A close look at New Relic's scalability chartMon, Jan 7, 2013 in Databases Performance Scalability
I’ve written a lot about modeling MySQL with the USL, and I like it best of all the scalability models I’ve seen, but it’s not the only way to think about scalability. I was aware that New Relic supports a scalability chart, so I decided to take a peek at that. Here’s a screenshot of the chart, from their blog:
Here’s how it works. It plots response time (or database time, or CPU) as the dependent variable, versus throughput as the independent variable. There’s a line through it to indicate the general shape. Samples are charted as points in a scatter plot. The points are color-coded by the time of day. Outliers are automatically removed.
The focus on response time is really good. That’s one of the things I like about New Relic. While most systems show people status counters, and imply that they have some deep insight and meaningfulness (there’s usually no meaning to be found in status counters!), New Relic is educating people about the importance of response time, or latency.
But as I read through the blog posts about this chart, it struck me that there’s something a little odd about it. The problem, I realized, is that it plots throughput as the independent variable on the chart. But throughput isn’t an independent variable. Throughput is the system’s output under load, and depends on a) the load on the system, b) the system’s scalability. It’s a dependent variable.
In a chart like this, it would be even better to show the independent variable as the variable that one can really control: the concurrency or load on the system. By “load” I mean the usual definition: the amount of work waiting to be completed, i.e. the backlog; this is what a Unix load average measures.
To explain a little more what I mean about throughput being dependent, not independent, here are a few ways to think about it:
An independent variable should range from zero to infinity (negative numbers are unphysical in a situation like this, so we exclude that). Throughput has a very finite theoretical and practical upper bound, but concurrency can theoretically go to infinity as work arrives and doesn’t complete.
An independent variable is the variable you can control as an input parameter of a system under test.
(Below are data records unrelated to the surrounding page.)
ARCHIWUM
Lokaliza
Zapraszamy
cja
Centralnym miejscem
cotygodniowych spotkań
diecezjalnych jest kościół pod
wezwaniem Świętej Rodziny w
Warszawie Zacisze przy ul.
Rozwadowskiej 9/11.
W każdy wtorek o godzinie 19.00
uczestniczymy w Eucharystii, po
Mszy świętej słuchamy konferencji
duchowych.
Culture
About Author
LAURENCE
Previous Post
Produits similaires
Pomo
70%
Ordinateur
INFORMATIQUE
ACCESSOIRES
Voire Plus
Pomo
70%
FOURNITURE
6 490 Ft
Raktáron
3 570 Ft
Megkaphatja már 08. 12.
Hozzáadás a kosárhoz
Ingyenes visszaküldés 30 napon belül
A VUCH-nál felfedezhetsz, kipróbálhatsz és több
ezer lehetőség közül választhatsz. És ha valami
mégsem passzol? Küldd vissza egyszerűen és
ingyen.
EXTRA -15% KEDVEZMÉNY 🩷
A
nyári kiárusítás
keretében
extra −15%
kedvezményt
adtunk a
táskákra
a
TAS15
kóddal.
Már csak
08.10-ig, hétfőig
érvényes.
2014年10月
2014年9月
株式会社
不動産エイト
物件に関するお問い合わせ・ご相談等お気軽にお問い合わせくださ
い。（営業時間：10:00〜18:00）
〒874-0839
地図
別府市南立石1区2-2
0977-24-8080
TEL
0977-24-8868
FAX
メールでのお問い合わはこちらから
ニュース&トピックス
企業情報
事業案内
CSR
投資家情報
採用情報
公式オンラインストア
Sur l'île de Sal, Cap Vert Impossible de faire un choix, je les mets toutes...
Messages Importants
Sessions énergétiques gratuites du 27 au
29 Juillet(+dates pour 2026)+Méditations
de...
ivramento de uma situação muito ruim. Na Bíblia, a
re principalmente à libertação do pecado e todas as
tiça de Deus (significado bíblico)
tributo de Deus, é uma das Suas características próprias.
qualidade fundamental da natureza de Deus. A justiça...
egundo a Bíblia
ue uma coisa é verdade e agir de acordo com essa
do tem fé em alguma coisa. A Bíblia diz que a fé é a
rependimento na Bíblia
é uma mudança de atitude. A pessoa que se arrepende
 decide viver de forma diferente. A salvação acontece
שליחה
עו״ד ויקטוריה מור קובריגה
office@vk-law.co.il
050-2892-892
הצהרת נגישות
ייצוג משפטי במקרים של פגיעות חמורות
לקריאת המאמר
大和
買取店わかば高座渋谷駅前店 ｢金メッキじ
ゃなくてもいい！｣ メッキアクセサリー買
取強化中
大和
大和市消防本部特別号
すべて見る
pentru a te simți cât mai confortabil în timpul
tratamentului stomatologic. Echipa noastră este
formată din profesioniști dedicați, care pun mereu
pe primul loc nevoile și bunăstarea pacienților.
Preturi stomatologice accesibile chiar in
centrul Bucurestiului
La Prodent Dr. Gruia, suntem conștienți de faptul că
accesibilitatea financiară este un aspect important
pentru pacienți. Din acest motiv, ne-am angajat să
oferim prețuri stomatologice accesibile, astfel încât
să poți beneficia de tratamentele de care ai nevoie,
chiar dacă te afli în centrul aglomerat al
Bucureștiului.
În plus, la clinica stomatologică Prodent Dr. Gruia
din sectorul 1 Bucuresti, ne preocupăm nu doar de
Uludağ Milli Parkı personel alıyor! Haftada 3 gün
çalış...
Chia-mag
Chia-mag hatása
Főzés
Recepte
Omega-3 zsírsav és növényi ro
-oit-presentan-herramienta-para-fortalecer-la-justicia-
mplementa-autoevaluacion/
It’s dead-easy to achieve the desired concurrency for a benchmark or other test. It’s amazingly difficult to manufacture a desired throughput for a benchmark, even in “easy” conditions. Computers are unruly beasts – they are queueing systems, and random variations and dependencies cause throughput to fluctuate greatly. That’s because throughput is measured at the output end of the system, after the queues inside the system have had their way with the input and introduced statistical fluctuations into it. It’s quite easy to generate a desired arrival rate for a system under test, provided that you have an unbounded number of workers ready to keep submitting more requests as the system queues up and stalls existing workers, but arrivals are not the same as throughput :-) Any way you look at it, you can pick your concurrency and your arrival rate, but you really can’t pick your throughput reliably. Throughput is an effect, not a cause.
An independent variable in a function must map to one and only one value of the dependent variable. But we know that as load increases, a system’s throughput rises, peaks, and then falls again as retrograde scalability manifests itself. Suppose a system’s throughput goes from 10,000 queries per second at 16 threads, to 20,000 at 32 threads, and back to 10,000 at 64 threads. Now if we flip the chart’s axes around and treat throughput as an input, we’ll find that a throughput of 10,000 queries per second would map to either 16 or 64 threads. That doesn’t describe a real function.
So although the New Relic scalability chart shows some of the effects of the system’s scalability, and it’s great to visualize the variation in response time as throughput varies, it doesn’t strike me as quite the right angle of approach.
I’m curious to hear from people who may have used this feature. What did you use it for? Were you successful in gaining insight into scalability bottlenecks? How did it help you?